Derivation of a fatigue damage law for an adhesive from in-situ bending tests

Abstract

The adhesives used for the attachment of electronic components to space boards should withstand harsh vibrations of the space launch, which requires their characterization in fatigue. The present study investigates Ablestik 8-2 epoxy adhesive within this context. Novel adhesive test assemblies were devised, which consist of a rigid ceramic component bonded to a resonant flexible epoxy-fibreglass (E-glass) support. Cantilever and square E-glass supports produced uniaxial and biaxial bending, respectively. The in-situ fatigue tests, conducted on batches of uniaxial/biaxial bending adhesive assemblies, led to distinct data sets of maximum support deflection versus the number of cycles to crack initiation/total failure. The derivation of an intrinsic fatigue damage law of the adhesive relied on the substitution of deflection by the maximum principal strain of each adhesive point while keeping the Basquin’s form.
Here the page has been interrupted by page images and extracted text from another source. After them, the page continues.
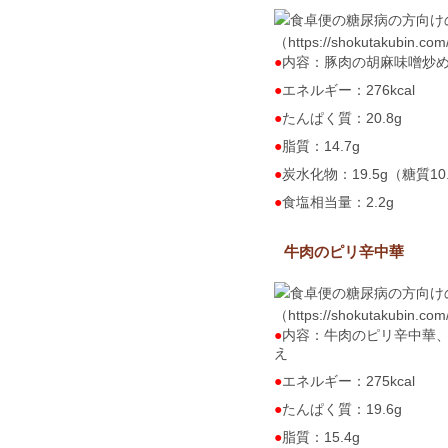
（https://shokutakubin.co
内容：豚肉の胡麻味噌炒
エネルギー：276kcal
たんぱく質：20.8g
脂質：14.7g
炭水化物：19.5g（糖質10
食塩相当量：2.2g
牛肉のピリ辛中華
（https://shokutakubin.co
内容：牛肉のピリ辛中華
え
エネルギー：275kcal
たんぱく質：19.6g
脂質：15.4g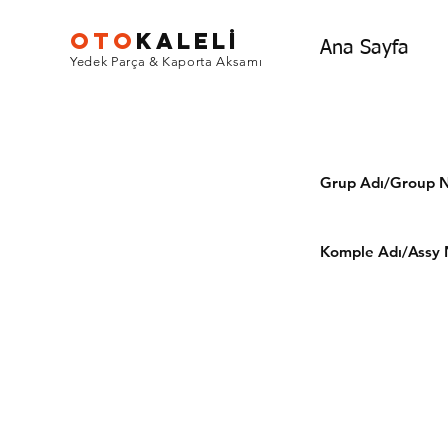
OTO
KALEL
İ
Ana Sayfa
Yedek Parça & Kaporta Aksamı
Grup Adı/Grou
Komple Adı/Assy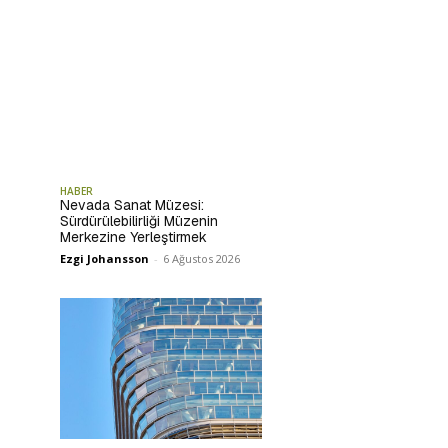
HABER
Nevada Sanat Müzesi:
Sürdürülebilirliği Müzenin
Merkezine Yerleştirmek
Ezgi Johansson
-
6 Ağustos 2026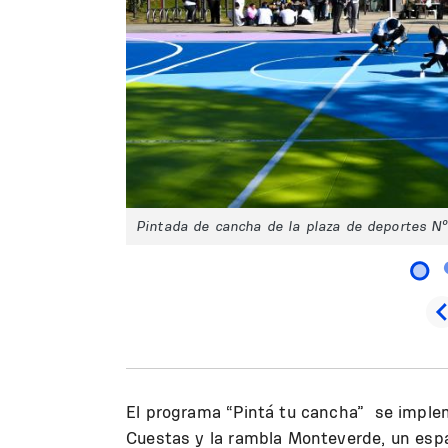
Pintada de cancha de la plaza de deportes Nº
El programa “Pintá tu cancha” se implem
Cuestas y la rambla Monteverde, un espa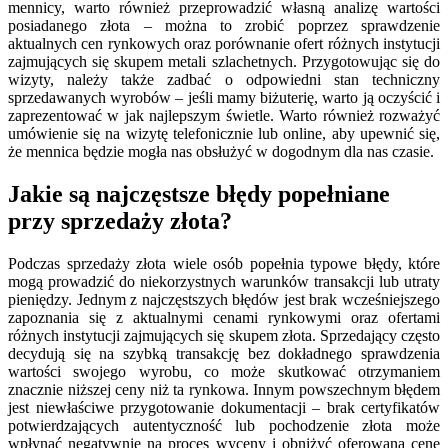
mennicy, warto również przeprowadzić własną analizę wartości
posiadanego złota – można to zrobić poprzez sprawdzenie
aktualnych cen rynkowych oraz porównanie ofert różnych instytucji
zajmujących się skupem metali szlachetnych. Przygotowując się do
wizyty, należy także zadbać o odpowiedni stan techniczny
sprzedawanych wyrobów – jeśli mamy biżuterię, warto ją oczyścić i
zaprezentować w jak najlepszym świetle. Warto również rozważyć
umówienie się na wizytę telefonicznie lub online, aby upewnić się,
że mennica będzie mogła nas obsłużyć w dogodnym dla nas czasie.
Jakie są najczęstsze błędy popełniane
przy sprzedaży złota?
Podczas sprzedaży złota wiele osób popełnia typowe błędy, które
mogą prowadzić do niekorzystnych warunków transakcji lub utraty
pieniędzy. Jednym z najczęstszych błędów jest brak wcześniejszego
zapoznania się z aktualnymi cenami rynkowymi oraz ofertami
różnych instytucji zajmujących się skupem złota. Sprzedający często
decydują się na szybką transakcję bez dokładnego sprawdzenia
wartości swojego wyrobu, co może skutkować otrzymaniem
znacznie niższej ceny niż ta rynkowa. Innym powszechnym błędem
jest niewłaściwe przygotowanie dokumentacji – brak certyfikatów
potwierdzających autentyczność lub pochodzenie złota może
wpłynąć negatywnie na proces wyceny i obniżyć oferowaną cenę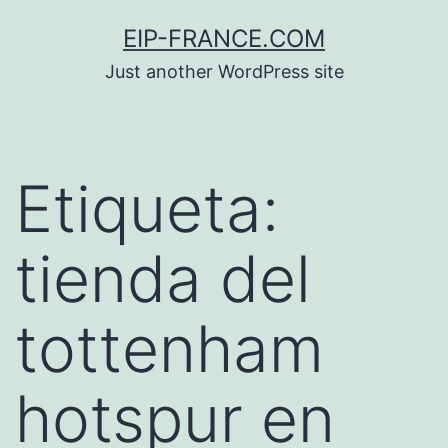
Saltar
EIP-FRANCE.COM
al
Just another WordPress site
contenido
Etiqueta:
tienda del
tottenham
hotspur en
In so doing, the adhesive strain was computed from finite element models of test assemblies built and simulated under Abaqus. The adhesive layer was meshed by cohesive elements created through a Fortran user-element subroutine coupled to Abaqus. The subroutine incorporated an already validated static damage together with the strain-based fatigue damage law sought. The retained Basquin’s fatigue damage law has undergone calibration against uniaxial bending test data and validation by biaxial bending test data.